Barbara Palliser digs into Wuthering Heights to find the archetypal theme of this heavily Scorpionic time:

“And I pray one prayer – I repeat it till my tongue stiffens – Catherine Earnshaw, may you not rest as long as I am living! You said I killed you – haunt me, then! The murdered do haunt their murderers, I believe. I know that ghosts have wandered the earth. Be with me always – take any form – drive me mad! only do not leave me in this abyss, where I cannot find you!… I cannot live without my life! I cannot live without my soul!”

This is the thing with Scorpio. When it’s important, it’s life and death, all or nothing. No middle ground. No grey areas. It’s an all encompassing, utterly absorbing, and inescapable power that Scorpio deals in, and touching on this kind of energy can drive people to do strange things. They can turn unrecognisable even to themselves. Even the quiet ones, who of course by Scorpio standards are the worst.

But don’t forget that Scorpio, like all other signs of the zodiac, is ultimately positive, purposeful and well designed as a medium to experience the best that the mystery of life has to offer. It’s through Scorpio that we come to know Love by first meeting what Love is not. It’s up to us how much we allow ourselves to be impacted by that knowledge, and how much we are willing to let go of what Love is not.

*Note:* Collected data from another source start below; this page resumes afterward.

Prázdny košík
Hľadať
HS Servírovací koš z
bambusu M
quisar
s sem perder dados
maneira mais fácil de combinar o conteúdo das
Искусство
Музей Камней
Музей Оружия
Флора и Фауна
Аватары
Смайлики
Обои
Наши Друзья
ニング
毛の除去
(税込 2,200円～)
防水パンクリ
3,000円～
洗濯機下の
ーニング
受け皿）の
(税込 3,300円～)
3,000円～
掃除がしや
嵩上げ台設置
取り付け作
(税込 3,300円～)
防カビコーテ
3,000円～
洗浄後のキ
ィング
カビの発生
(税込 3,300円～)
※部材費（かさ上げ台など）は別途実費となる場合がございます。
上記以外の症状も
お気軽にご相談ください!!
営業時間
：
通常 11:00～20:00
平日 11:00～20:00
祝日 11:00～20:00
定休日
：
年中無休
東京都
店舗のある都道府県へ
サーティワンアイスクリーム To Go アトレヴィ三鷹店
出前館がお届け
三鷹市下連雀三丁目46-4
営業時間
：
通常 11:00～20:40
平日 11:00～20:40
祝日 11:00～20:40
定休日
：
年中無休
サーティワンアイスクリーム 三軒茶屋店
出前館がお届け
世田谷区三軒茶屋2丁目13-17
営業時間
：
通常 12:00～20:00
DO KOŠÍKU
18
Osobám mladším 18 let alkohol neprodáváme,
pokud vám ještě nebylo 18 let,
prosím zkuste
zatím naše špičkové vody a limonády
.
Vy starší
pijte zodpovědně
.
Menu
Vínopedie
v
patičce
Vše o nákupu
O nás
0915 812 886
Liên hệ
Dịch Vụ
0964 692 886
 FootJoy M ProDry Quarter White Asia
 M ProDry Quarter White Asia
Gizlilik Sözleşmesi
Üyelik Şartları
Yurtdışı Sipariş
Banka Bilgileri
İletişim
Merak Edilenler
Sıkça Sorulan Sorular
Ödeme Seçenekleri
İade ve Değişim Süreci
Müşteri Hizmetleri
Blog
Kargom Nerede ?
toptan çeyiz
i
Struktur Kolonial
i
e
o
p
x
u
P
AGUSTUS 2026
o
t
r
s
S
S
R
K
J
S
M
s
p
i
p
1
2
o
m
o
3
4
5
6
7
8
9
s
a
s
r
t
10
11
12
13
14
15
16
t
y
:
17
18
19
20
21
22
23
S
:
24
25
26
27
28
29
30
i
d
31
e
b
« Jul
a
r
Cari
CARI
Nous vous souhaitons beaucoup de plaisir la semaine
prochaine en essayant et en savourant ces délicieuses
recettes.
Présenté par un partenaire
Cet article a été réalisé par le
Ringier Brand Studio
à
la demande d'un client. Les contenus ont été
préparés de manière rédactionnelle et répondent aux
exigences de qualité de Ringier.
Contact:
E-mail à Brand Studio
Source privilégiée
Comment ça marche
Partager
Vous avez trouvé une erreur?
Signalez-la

The letting go of what love is not is an aspect of Scorpio has to do with the connection of Pluto with Scorpio. Pluto requires that we let go of that which no longer serves us; it reduces us to the bare essentials of our humanity and face the raw power that lies within. It can be an excrutiating experience but an exhilarating one as well. I love the use of Wuthering Heights to illustrate this process: the dark mists and brooding passions are such vivid images.